FirstCry to delay $1 billion IPO
E-commerce business FirstCry has moved to delay its planned $1 billion initial public offering amid an uncertain climate and may recalibrate its planned issue size and desired valuation to list later in the year.
“There are too many headwinds out there now and based on multiple conversations with key stakeholders, they are delaying filing the draft red herring prospectus by at least a month or two,” an anonymous source close to the matter told the Economic Times about FirstCry’s plans.
A number of businesses, including logistics company Delhivery, recently experienced complications with their IPOs.

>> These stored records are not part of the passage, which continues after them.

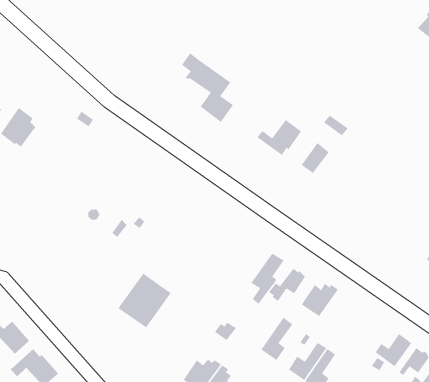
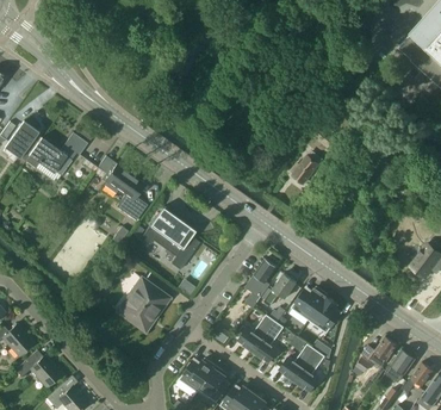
building: [181,52,234,123] -> [97,156,147,223]
building: none -> [25,132,87,175]
building: [257,119,302,156] -> none
building: none -> [141,207,199,269]
building: none -> [309,297,340,334]
building: none -> [236,315,274,352]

Delhivery had to postpone its IPO and reduce the size of it in response to the current climate and FirstCry will have been influenced by this, according to the Economic Times’ sources.
Indian market regulator Securities and Exchange Board of India (Sebi) proposed last week the idea that it could allow confidential filing by enabling businesses to file a confidential ‘pre-filing’ at Sebi to keep sensitive information protected. The business would then be able to decide whether or not to go for the IPO after seeing Sebi’s observations, without having shared any business information publicly.
“If this is finalised, there is a likelihood FirstCry may go for a confidential filing,” a source told the Economic Times. “It helps in understanding what the regulator has to say about the proposal without making any company data or information public.”
FirstCry turned profitable in the 2021 financial year with a bottom line of Rs 216 crore. This was a significant improvement from its performance the year before when it reported a loss of Rs 191 crore.